Amazing Thailand is a promotional slogan used by the Tourism Authority of Thailand (TAT) to promote tourism to the country. Originally conceived as a two-year campaign for the years 1998 and 1999, it was extended for several years and has since become a perennial slogan of the TAT.

The original Amazing Thailand campaign was conceived in response to the 1997 financial crisis which crippled the country's economy, in order to leverage the fall in value of the baht to promote tourism and bring in foreign spending. It featured materials with imagery conveying a striking, sensual aesthetic, and identified "nine facets of travel" in its promotion.

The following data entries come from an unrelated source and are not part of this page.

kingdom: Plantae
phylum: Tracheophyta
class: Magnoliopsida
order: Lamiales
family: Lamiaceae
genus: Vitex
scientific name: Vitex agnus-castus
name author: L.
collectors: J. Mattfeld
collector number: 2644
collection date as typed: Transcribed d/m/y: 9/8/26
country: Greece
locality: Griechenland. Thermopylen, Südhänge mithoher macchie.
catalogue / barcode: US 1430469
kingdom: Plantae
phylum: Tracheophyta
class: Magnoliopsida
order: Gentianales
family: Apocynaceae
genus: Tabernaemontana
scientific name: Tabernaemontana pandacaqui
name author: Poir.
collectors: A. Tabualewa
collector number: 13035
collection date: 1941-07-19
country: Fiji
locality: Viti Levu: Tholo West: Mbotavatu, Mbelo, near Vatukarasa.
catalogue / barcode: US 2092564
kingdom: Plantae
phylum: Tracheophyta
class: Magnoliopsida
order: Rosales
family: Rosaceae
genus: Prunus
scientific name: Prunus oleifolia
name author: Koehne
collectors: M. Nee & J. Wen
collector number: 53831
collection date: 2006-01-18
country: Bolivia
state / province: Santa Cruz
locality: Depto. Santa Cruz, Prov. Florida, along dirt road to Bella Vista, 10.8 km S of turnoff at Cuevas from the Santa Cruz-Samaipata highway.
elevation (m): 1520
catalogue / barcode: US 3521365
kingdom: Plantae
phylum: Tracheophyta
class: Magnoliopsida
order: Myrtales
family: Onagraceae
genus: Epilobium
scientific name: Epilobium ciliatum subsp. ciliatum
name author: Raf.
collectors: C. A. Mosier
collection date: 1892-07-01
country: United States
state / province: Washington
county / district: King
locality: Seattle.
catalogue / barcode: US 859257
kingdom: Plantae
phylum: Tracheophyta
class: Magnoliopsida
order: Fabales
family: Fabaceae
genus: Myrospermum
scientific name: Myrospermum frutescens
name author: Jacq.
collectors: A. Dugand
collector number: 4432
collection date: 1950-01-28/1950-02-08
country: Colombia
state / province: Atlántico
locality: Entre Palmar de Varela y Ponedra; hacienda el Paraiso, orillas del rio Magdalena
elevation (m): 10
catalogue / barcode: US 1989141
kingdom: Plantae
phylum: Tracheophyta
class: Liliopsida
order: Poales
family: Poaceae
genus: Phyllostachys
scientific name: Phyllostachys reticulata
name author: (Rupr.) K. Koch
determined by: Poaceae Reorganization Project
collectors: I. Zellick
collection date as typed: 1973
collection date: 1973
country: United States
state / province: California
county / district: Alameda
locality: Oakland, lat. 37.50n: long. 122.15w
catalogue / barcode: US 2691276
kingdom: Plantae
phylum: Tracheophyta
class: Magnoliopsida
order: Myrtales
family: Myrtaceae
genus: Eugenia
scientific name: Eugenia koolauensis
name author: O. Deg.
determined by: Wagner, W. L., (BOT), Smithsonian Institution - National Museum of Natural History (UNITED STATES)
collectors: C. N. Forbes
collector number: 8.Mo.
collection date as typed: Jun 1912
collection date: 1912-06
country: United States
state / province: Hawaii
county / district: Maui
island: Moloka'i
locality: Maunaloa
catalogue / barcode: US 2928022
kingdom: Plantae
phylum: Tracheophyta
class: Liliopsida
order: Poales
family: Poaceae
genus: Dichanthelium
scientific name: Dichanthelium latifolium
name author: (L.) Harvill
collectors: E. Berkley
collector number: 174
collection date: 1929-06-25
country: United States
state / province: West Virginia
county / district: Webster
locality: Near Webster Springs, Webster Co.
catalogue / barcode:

The campaign—which was planned to coincide with two major events: the 1998 Asian Games in Bangkok, and the 72nd birthday anniversary of King Bhumibol Adulyadej in 1999—was well received, and was extended into the following years. Amazing Thailand was used as a primary promotional slogan until 2004, and was revived in 2007. It is now usually expanded upon with several taglines or variants on the wording. These include "Amazing Thailand Always Amazes You", introduced in 2011, "Amazing Thailand: It Begins with the People" in 2014, and "Amazing Thailand, Amazing New Chapters" in 2022.

In October 2025, TAT appointed Lisa (rapper) as "Amazing Thailand Ambassador".